## RECORDED DATA
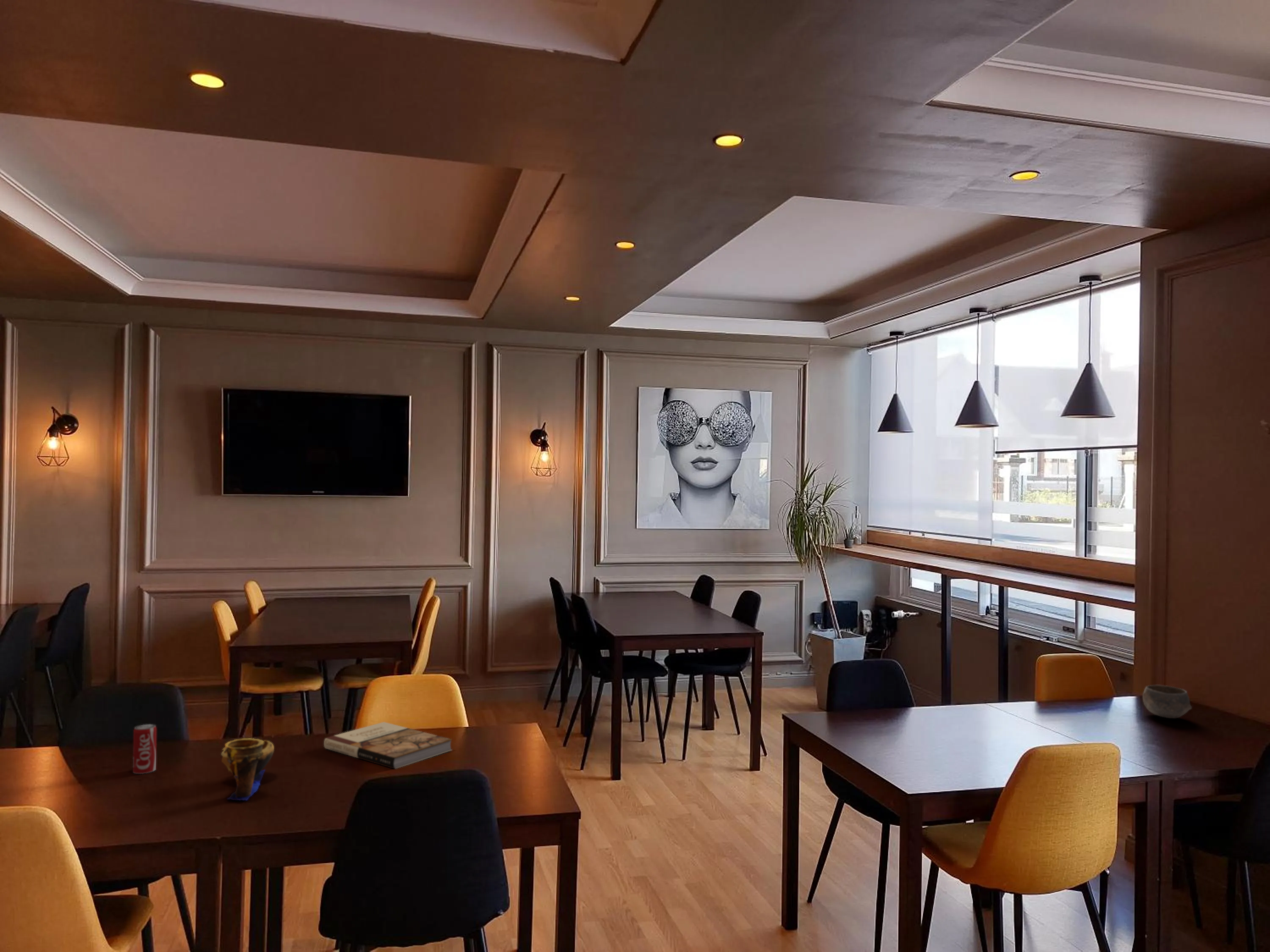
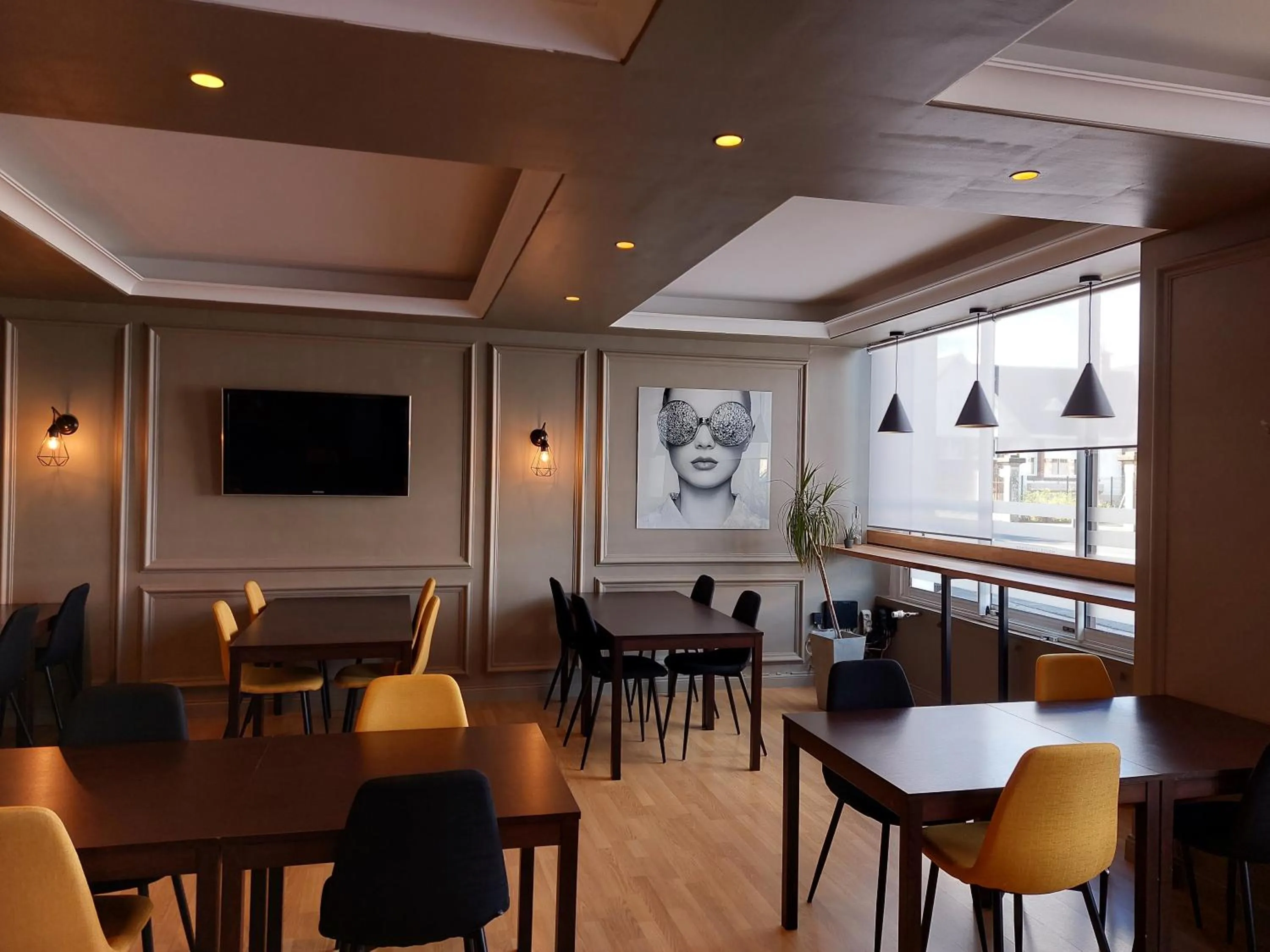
- bowl [1142,685,1192,719]
- beverage can [133,724,157,774]
- decorative bowl [221,737,275,801]
- book [323,721,453,769]
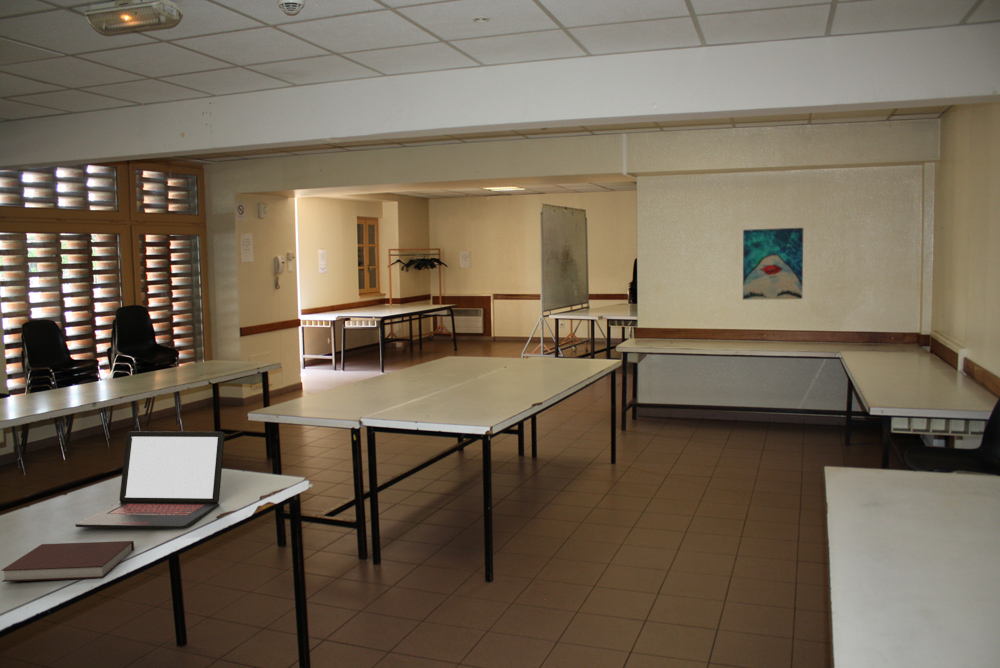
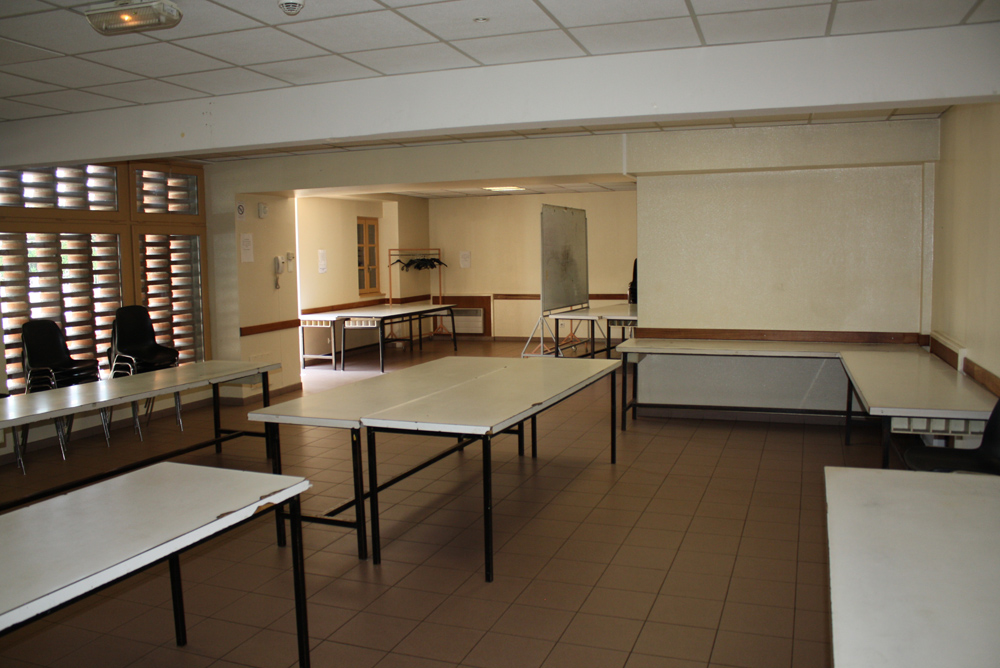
- notebook [0,540,135,583]
- wall art [742,227,804,300]
- laptop [74,431,226,530]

## EXERCISE INSTRUCTIONS
Above are the records. Identify each line that contains the word "bowl".

## TASK SOLUTION
- bowl [1142,685,1192,719]
- decorative bowl [221,737,275,801]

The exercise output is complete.